Daß ich nach der Vertreibung in Hasbergen zusammen mit vielen ehemaligen Lauenbrunnern leben konnte, habe ich immer als ein persönliches Glück empfunden. Es ermöglichte mir, den Zusammenhalt der Heimatfreunde zu fördern, Heimattreffen zu veranstalten, und durch meine 34jährige Tätigkeit in der Gemeindeverwaltung konnte ich vielen Hilfe in mancher Situation leisten. 

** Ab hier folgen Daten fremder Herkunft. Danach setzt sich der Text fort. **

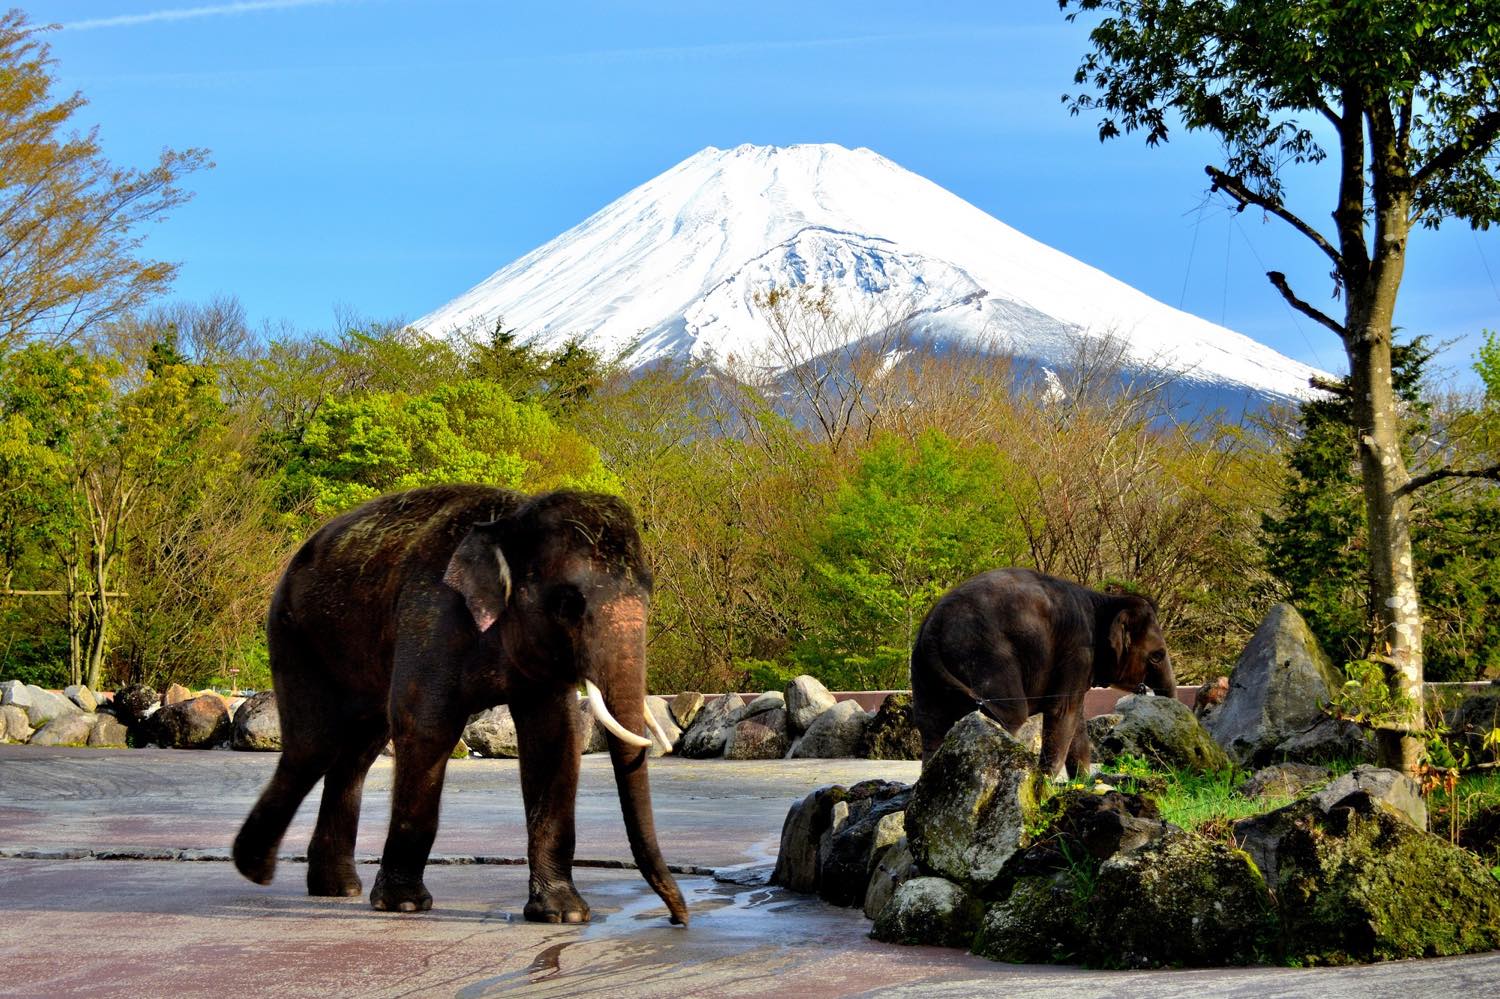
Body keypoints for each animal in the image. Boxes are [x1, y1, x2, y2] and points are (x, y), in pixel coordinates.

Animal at [231, 480, 687, 924]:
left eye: (649, 593)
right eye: (566, 603)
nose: (677, 918)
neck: (510, 520)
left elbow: (554, 740)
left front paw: (564, 914)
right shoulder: (431, 615)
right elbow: (426, 726)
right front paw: (404, 906)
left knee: (356, 754)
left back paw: (336, 888)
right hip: (293, 632)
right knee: (315, 747)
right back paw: (255, 869)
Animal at [906, 567, 1176, 780]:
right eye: (1157, 655)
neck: (1104, 601)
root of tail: (933, 628)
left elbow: (1077, 718)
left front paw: (1082, 783)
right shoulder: (1078, 651)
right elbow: (1062, 711)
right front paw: (1043, 784)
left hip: (924, 672)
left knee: (932, 726)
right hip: (986, 656)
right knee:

Bis auf den heutigen Tag treffen wir uns hier gelegentlich zu Heimatnachmittagen. Durch Vorträge in schlesischer Mundart, Heiteres und Ernstes gemischt, wurde der Kontakt untereinander gut gepflegt. 

Darüber hinaus beschäftigte ich mich immer intensiv mit allen Belangen der Heimatvertriebenen, war aktiv in der Gemeinschaft Evangelischer Schlesier, dem Bund der Vertriebenen und in der Heimatkreisversammlung des Kreises Frankenstein tätig. Mit den verstreut wohnenden Lauenbrunnern hielt ich so gut es ging Kontakt, wobei das besonders in den ersten Jahren nicht leicht war, denn die berufliche Betätigung hatte natürlich auch bei mir den Vorrang. Dazu bin ich seit 40 Jahren in den Organisationen Arbeiterwohlfahrt und Reichsbund ehrenamtlich tätig, schrieb 1985 eine Dorfchronik über meine Wohnsitzgemeinde Hasbergen, und auch nach meiner Pensionierung läuft der größte Teil dieser ehrenamtlichen Arbeit weiter. Während der Arbeit des letzten Jahres wurde mir erst so recht deutlich, wie groß unser Lauenbrunn war. Die Vielfalt der verwandtschaftlichen Verknüpfungen, die wechselvollen Schicksale der Bewohner und die zahlreichen Ereignisse einer so großen Ortschaft in seiner Gesamtheit zu erfassen, sind das Schwierige, denn jeder kennt seinen eigenen Bereich meist gut; hier kam es aber darauf an, alles zu erfassen. Dazu trat die leider traurige Tatsache, daß einige Heimatfreunde überhaupt keine Kontakte suchten und auf Anfragen nicht antworteten. Die meisten von mir angesprochenen Bekannten haben mir sehr geholfen, und in vielen Gesprächen gelang es mir dann doch, ein ziemlich abgerundetes Bild zu erhalten. 

Daß ein Buch wie das vorliegende nicht alles enthalten kann, was noch erwähnenswert wäre, bitte ich zu verstehen. Ich stand zudem bei der ganzen Arbeit immer unter dem Druck der vergehenden Zeit, denn das Buch sollte zum 10. Heimattreffen 1988 vorliegen, und da ich das 66. Lebensjahr inzwischen vollendet habe, war es auch in dieser Hinsicht Zeit, nicht noch länger zu warten. 

Vielen habe ich zu danken. Den Heimatfreunden, die ich nicht alle namentlich nennen kann, Frau Hildegard Ufer für die Mitwirkung bei der Textgestaltung, meiner Tochter Helga, die den gesamten Schriftsatz erstellte, und vor allem meiner Frau, die wieder einmal ein ganzes Jahr lang die vielerlei Belastungen mittragen mußte. 

Ich habe das Buch verfaßt, um die Erinnerung an unsere schöne Heimat festzuhalten, und ich würde mich freuen, wenn viele unserer Lauenbrunner nah und fern und besonders in den USA, in Kanada und Australien damit ein kleines Stück Heimat als ständige Erinnerung für sich und ihre Nachkommen erhalten.